Apesar dos 262 minutos na prova, já ganhou 20 duelos, apenas dois a menos do que o médio do Sporting, e é o jogador do Paris SG com mais duelos aéreos (!) na prova, com 17, sendo o terceiro com mais duelos aéreos ganhos (seis, os mesmos de Hjulmand).
No capítulo ofensivo, o médio formado no Benfica, que já fez um golo e uma assistência na prova, destaca-se sobretudo pela eficácia no passe (94.1%), mas também pela forma como aparece na área adversária (10 toques contra quatro do capitão leonino), algo que também estará relacionado com as características das duas equipas.
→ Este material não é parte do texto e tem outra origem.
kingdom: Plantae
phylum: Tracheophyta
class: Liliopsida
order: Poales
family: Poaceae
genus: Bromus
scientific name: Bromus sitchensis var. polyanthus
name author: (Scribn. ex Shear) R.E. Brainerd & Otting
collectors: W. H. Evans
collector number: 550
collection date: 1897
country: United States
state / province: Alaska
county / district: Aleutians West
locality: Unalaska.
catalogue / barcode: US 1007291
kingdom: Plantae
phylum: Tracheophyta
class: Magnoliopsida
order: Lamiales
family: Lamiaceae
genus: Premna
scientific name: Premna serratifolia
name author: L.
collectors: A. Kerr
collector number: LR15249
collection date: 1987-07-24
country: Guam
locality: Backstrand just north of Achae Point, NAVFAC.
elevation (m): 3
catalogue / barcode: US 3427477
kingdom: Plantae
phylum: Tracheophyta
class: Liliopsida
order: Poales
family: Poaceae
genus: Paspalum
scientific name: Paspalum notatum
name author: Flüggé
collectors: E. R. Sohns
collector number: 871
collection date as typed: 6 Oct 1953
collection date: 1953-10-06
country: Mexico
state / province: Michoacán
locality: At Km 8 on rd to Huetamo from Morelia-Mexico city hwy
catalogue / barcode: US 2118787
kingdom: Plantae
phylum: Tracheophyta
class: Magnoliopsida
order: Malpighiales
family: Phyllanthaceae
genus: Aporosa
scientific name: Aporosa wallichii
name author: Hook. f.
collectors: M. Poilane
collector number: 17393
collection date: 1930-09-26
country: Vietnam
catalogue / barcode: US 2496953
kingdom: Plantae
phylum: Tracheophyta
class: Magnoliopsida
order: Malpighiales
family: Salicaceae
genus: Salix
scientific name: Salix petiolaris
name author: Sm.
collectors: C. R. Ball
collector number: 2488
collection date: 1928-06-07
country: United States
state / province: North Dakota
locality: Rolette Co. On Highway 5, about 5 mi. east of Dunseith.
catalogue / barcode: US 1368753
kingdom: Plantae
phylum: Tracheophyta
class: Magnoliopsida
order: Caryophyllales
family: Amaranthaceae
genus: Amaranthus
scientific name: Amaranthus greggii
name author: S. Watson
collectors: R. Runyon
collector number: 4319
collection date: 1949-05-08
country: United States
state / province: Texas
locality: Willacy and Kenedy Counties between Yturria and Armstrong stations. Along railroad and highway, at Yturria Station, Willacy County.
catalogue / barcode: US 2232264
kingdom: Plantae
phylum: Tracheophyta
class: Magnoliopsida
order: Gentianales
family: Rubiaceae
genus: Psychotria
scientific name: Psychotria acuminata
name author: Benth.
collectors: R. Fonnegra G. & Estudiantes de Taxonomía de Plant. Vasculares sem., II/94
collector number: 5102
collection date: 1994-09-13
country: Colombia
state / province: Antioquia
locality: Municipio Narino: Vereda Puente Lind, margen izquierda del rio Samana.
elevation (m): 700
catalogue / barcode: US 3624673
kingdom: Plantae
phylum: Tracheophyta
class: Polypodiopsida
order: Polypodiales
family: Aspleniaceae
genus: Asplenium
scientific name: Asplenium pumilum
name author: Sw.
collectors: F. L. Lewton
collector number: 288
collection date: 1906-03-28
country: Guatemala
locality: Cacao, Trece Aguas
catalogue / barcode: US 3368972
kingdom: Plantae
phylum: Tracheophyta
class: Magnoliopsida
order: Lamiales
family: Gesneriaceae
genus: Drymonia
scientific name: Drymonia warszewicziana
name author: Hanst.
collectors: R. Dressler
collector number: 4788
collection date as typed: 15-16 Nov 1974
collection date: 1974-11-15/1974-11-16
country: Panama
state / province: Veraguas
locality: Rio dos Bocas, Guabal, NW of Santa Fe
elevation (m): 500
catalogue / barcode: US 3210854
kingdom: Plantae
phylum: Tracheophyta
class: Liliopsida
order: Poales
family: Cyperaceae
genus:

Mas, afinal, quem faz mais falta?
No fim de contas, as duas ausências são relevantes, mas não têm o mesmo peso. João Neves faz falta a um Paris SG habituado a dominar jogos através da qualidade e da mobilidade do meio-campo, mas Luis Enrique tem alternativas testadas e um coletivo suficientemente forte para responder à ausência do internacional português. Já no Sporting, a suspensão de Hjulmand retira à equipa o seu principal ponto de equilíbrio, um capitão que protege uma equipa que atravessa um período de maior fragilidade, também devido a outras baixas relevantes, como Pedro Gonçalves, Quenda e Ioannidis.
Num jogo de exigência máxima, frente ao campeão europeu, perder o capitão e o cérebro do meio-campo pode ser determinante. Por isso, se há uma ausência que pesa mais em Alvalade, é a de Hjulmand, não apenas pelos números, mas pela forma como o Sporting depende dele para ser competitivo neste patamar.